- **Document text**
Moderate Governance by the Next Congress? Fat Chance

Democrat Heath Shuler gives a thumbs up to supporters after winning the 11th Congressional District of North Carolina in Asheville, N.C., Tuesday, Nov. 7, 2006. Shuler defeated incumbent Rep. Charles Taylor. AP

AP

In 2006 and 2008 the Democratic Party expanded - not just in the number of seats it controlled in Congress, but in how it won those seats. The Democrats won the majority by expanding the ideological definition of the Democratic Party itself.

The move was the brainchild of then-House Democratic Campaign boss Rahm Emanuel -- he envisioned a" big tent" Democratic Party and brought in a group of legislators who would have never before considered themselves Democrats. Take Heath Shuler (pictured), the former NFL star, who is fiscally conservative and opposed to abortion rights. He was recruited by Emanuel to run in 2006. Now he's in a tough re-election battle.

This year, the GOP is threatening its own expansion -- but only in numbers. The Republican Party is on the verge of a huge gain in the House, but primarily in districts now held by conservative Democrats who occupy seats normally won by Republicans. In fact, 49 Democrats serving in the current Congress are in seats won by John McCain in 2008.

- **Request 1**
Duplicate every one of the entries below, word for word.
The article on moderate governance has no connection to the entries that come after it.

- **Excerpted records**
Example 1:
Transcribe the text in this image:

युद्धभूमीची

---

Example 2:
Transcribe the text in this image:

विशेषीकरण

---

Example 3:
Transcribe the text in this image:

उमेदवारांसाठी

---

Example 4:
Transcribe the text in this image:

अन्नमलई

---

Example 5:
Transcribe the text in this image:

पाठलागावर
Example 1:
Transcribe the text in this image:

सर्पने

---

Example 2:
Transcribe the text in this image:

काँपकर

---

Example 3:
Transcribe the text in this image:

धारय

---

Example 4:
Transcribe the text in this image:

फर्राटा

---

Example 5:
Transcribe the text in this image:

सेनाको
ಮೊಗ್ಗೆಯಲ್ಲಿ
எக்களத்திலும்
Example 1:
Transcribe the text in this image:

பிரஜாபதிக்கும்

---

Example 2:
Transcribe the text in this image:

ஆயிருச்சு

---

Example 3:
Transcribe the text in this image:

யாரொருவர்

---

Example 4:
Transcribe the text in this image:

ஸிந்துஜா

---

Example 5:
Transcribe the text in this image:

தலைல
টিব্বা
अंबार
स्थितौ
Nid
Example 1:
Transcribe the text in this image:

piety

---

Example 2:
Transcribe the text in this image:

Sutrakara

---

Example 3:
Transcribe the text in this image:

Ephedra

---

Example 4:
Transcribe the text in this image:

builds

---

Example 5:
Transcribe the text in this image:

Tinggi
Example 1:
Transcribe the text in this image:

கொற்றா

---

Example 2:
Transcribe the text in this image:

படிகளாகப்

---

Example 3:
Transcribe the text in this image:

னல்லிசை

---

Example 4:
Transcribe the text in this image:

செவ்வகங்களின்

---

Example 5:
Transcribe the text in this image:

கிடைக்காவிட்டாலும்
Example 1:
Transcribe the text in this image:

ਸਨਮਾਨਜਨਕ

- **Request 2**
Write out the passage of the article on moderate governance between "Democrat Heath Shuler" and "Democratic Party itself.", inclusive, with no changes.

- **Written response 1**
Example 1:
Transcribe the text in this image:

युद्धभूमीची

---

Example 2:
Transcribe the text in this image:

विशेषीकरण

---

Example 3:
Transcribe the text in this image:

उमेदवारांसाठी

---

Example 4:
Transcribe the text in this image:

अन्नमलई

---

Example 5:
Transcribe the text in this image:

पाठलागावर
Example 1:
Transcribe the text in this image:

सर्पने

---

Example 2:
Transcribe the text in this image:

काँपकर

---

Example 3:
Transcribe the text in this image:

धारय

---

Example 4:
Transcribe the text in this image:

फर्राटा

---

Example 5:
Transcribe the text in this image:

सेनाको
ಮೊಗ್ಗೆಯಲ್ಲಿ
எக்களத்திலும்
Example 1:
Transcribe the text in this image:

பிரஜாபதிக்கும்

---

Example 2:
Transcribe the text in this image:

ஆயிருச்சு

---

Example 3:
Transcribe the text in this image:

யாரொருவர்

---

Example 4:
Transcribe the text in this image:

ஸிந்துஜா

---

Example 5:
Transcribe the text in this image:

தலைல
টিব্বা
अंबार
स्थितौ
Nid
Example 1:
Transcribe the text in this image:

piety

---

Example 2:
Transcribe the text in this image:

Sutrakara

---

Example 3:
Transcribe the text in this image:

Ephedra

---

Example 4:
Transcribe the text in this image:

builds

---

Example 5:
Transcribe the text in this image:

Tinggi
Example 1:
Transcribe the text in this image:

கொற்றா

---

Example 2:
Transcribe the text in this image:

படிகளாகப்

---

Example 3:
Transcribe the text in this image:

னல்லிசை

---

Example 4:
Transcribe the text in this image:

செவ்வகங்களின்

---

Example 5:
Transcribe the text in this image:

கிடைக்காவிட்டாலும்
Example 1:
Transcribe the text in this image:

ਸਨਮਾਨਜਨਕ

- **Written response 2**
Democrat Heath Shuler gives a thumbs up to supporters after winning the 11th Congressional District of North Carolina in Asheville, N.C., Tuesday, Nov. 7, 2006. Shuler defeated incumbent Rep. Charles Taylor. AP

AP

In 2006 and 2008 the Democratic Party expanded - not just in the number of seats it controlled in Congress, but in how it won those seats. The Democrats won the majority by expanding the ideological definition of the Democratic Party itself.